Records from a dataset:
---

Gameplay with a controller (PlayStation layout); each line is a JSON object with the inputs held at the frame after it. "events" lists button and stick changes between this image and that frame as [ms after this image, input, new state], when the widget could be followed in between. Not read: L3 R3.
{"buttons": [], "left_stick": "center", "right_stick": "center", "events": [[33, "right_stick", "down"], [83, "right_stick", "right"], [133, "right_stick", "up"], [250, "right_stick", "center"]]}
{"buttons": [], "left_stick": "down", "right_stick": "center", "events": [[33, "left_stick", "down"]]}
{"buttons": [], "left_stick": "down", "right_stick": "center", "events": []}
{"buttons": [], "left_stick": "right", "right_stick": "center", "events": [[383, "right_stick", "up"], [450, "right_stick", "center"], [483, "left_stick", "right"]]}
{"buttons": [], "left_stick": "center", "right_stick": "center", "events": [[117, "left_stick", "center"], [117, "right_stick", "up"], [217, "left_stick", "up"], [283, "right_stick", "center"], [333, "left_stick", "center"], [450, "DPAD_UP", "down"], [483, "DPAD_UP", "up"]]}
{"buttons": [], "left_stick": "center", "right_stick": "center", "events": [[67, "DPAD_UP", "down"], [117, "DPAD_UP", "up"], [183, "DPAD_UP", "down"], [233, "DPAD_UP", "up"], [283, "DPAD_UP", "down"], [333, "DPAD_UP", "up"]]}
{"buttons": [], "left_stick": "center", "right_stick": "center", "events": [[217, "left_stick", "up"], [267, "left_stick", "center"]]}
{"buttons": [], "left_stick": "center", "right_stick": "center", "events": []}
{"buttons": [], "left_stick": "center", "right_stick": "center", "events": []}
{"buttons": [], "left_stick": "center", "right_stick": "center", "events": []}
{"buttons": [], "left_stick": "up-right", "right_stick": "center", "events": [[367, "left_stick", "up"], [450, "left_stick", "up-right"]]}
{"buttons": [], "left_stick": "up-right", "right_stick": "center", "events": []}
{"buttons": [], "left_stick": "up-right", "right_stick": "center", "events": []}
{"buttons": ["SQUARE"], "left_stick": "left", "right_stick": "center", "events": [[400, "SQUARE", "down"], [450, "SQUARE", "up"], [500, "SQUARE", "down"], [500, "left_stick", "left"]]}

---

● **Exercise directions**: Reproduce every record above, word for word.

● **Exercise answer**:
Gameplay with a controller (PlayStation layout); each line is a JSON object with the inputs held at the frame after it. "events" lists button and stick changes between this image and that frame as [ms after this image, input, new state], when the widget could be followed in between. Not read: L3 R3.
{"buttons": [], "left_stick": "center", "right_stick": "center", "events": [[33, "right_stick", "down"], [83, "right_stick", "right"], [133, "right_stick", "up"], [250, "right_stick", "center"]]}
{"buttons": [], "left_stick": "down", "right_stick": "center", "events": [[33, "left_stick", "down"]]}
{"buttons": [], "left_stick": "down", "right_stick": "center", "events": []}
{"buttons": [], "left_stick": "right", "right_stick": "center", "events": [[383, "right_stick", "up"], [450, "right_stick", "center"], [483, "left_stick", "right"]]}
{"buttons": [], "left_stick": "center", "right_stick": "center", "events": [[117, "left_stick", "center"], [117, "right_stick", "up"], [217, "left_stick", "up"], [283, "right_stick", "center"], [333, "left_stick", "center"], [450, "DPAD_UP", "down"], [483, "DPAD_UP", "up"]]}
{"buttons": [], "left_stick": "center", "right_stick": "center", "events": [[67, "DPAD_UP", "down"], [117, "DPAD_UP", "up"], [183, "DPAD_UP", "down"], [233, "DPAD_UP", "up"], [283, "DPAD_UP", "down"], [333, "DPAD_UP", "up"]]}
{"buttons": [], "left_stick": "center", "right_stick": "center", "events": [[217, "left_stick", "up"], [267, "left_stick", "center"]]}
{"buttons": [], "left_stick": "center", "right_stick": "center", "events": []}
{"buttons": [], "left_stick": "center", "right_stick": "center", "events": []}
{"buttons": [], "left_stick": "center", "right_stick": "center", "events": []}
{"buttons": [], "left_stick": "up-right", "right_stick": "center", "events": [[367, "left_stick", "up"], [450, "left_stick", "up-right"]]}
{"buttons": [], "left_stick": "up-right", "right_stick": "center", "events": []}
{"buttons": [], "left_stick": "up-right", "right_stick": "center", "events": []}
{"buttons": ["SQUARE"], "left_stick": "left", "right_stick": "center", "events": [[400, "SQUARE", "down"], [450, "SQUARE", "up"], [500, "SQUARE", "down"], [500, "left_stick", "left"]]}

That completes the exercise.